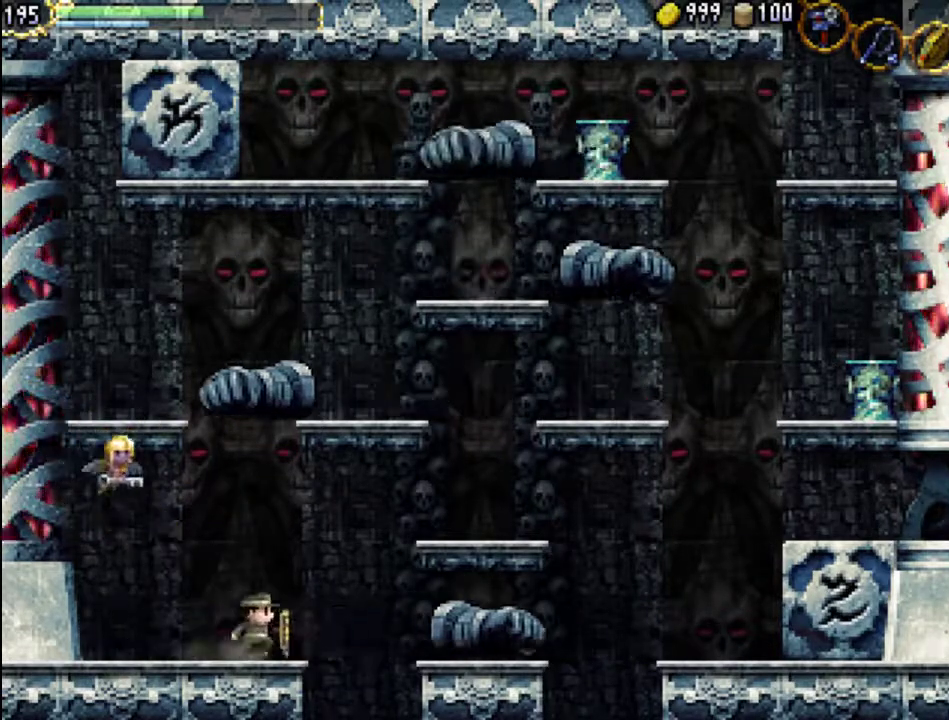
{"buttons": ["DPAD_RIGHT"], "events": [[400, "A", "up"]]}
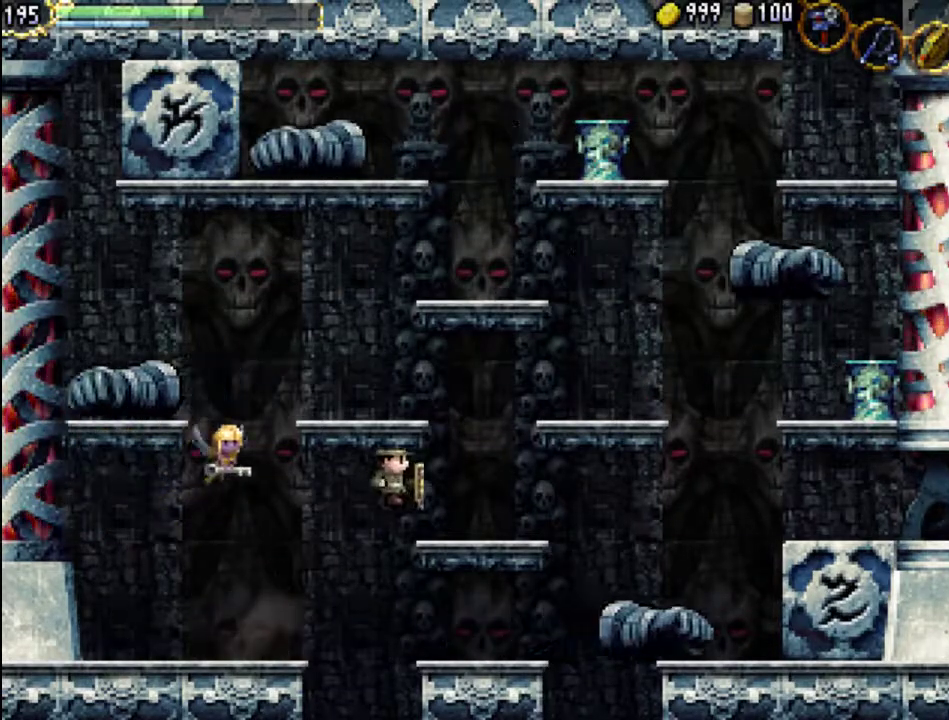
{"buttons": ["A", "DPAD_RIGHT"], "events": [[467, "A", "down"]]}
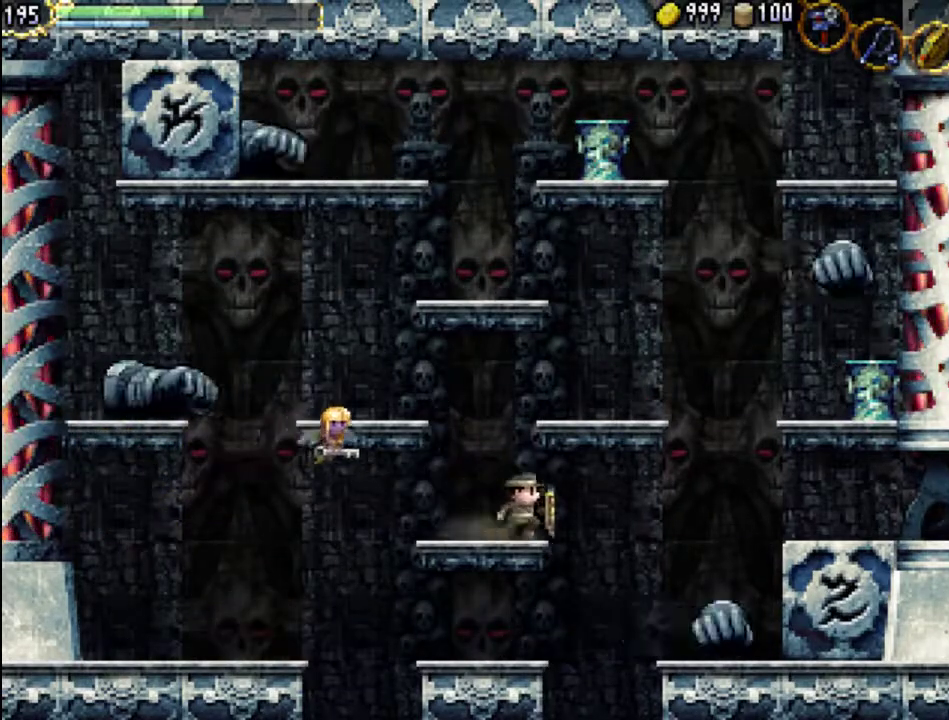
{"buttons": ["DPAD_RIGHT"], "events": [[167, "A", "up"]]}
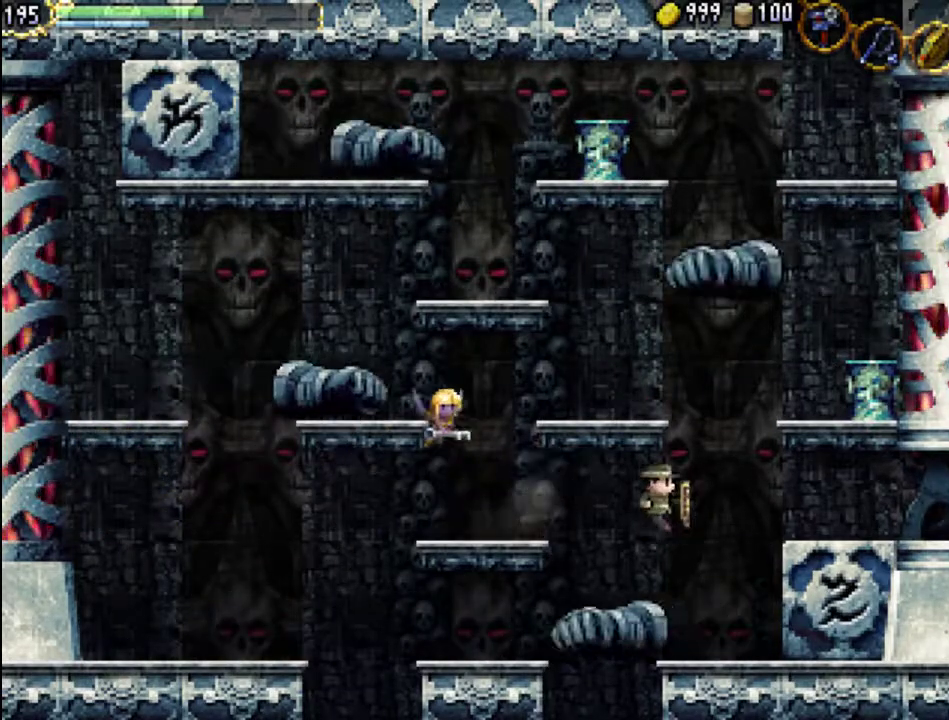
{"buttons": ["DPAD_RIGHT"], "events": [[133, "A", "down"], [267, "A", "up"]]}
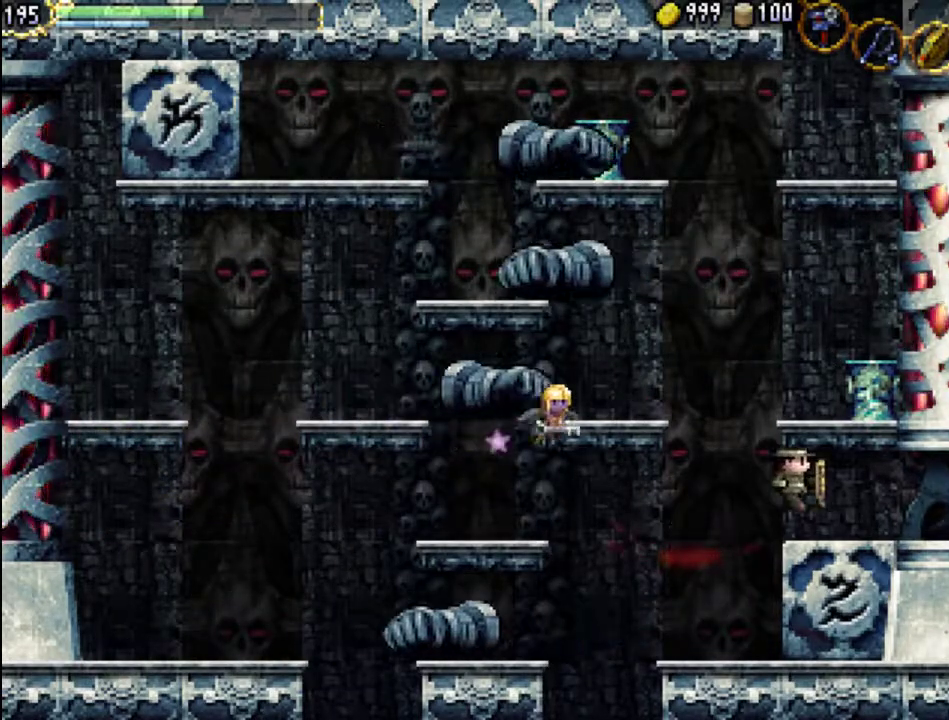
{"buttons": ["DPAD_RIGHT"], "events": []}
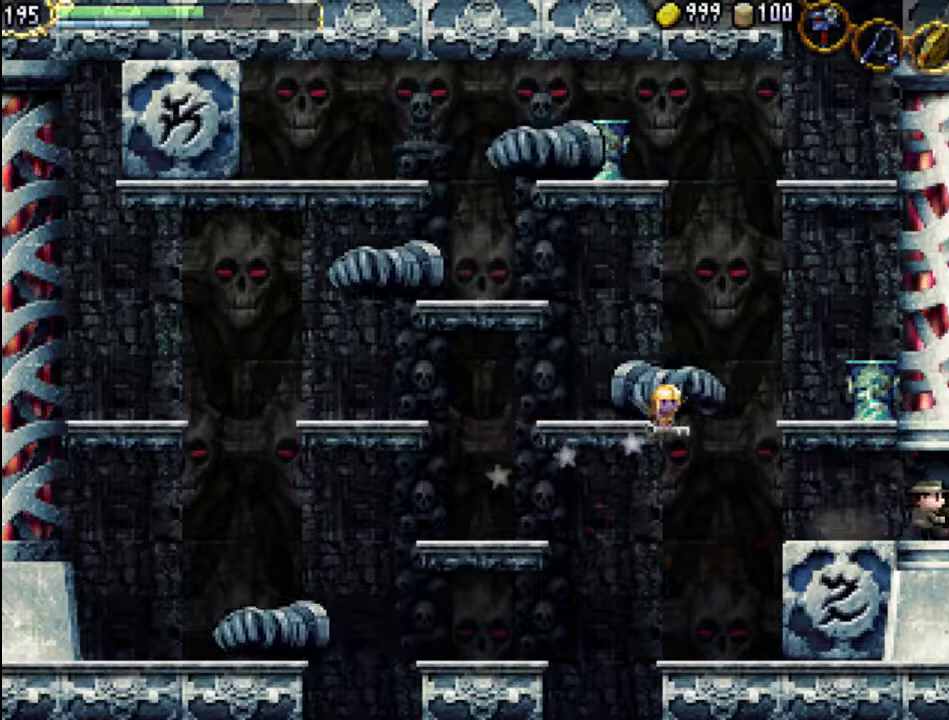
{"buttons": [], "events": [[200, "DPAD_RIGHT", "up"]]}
- - - -
● **EXERCISE DETAILS**
Search the data above for the string "down" and report each line that holds it.

● **SOLUTION FOR THIS EXERCISE**
{"buttons": ["A", "DPAD_RIGHT"], "events": [[467, "A", "down"]]}
{"buttons": ["DPAD_RIGHT"], "events": [[133, "A", "down"], [267, "A", "up"]]}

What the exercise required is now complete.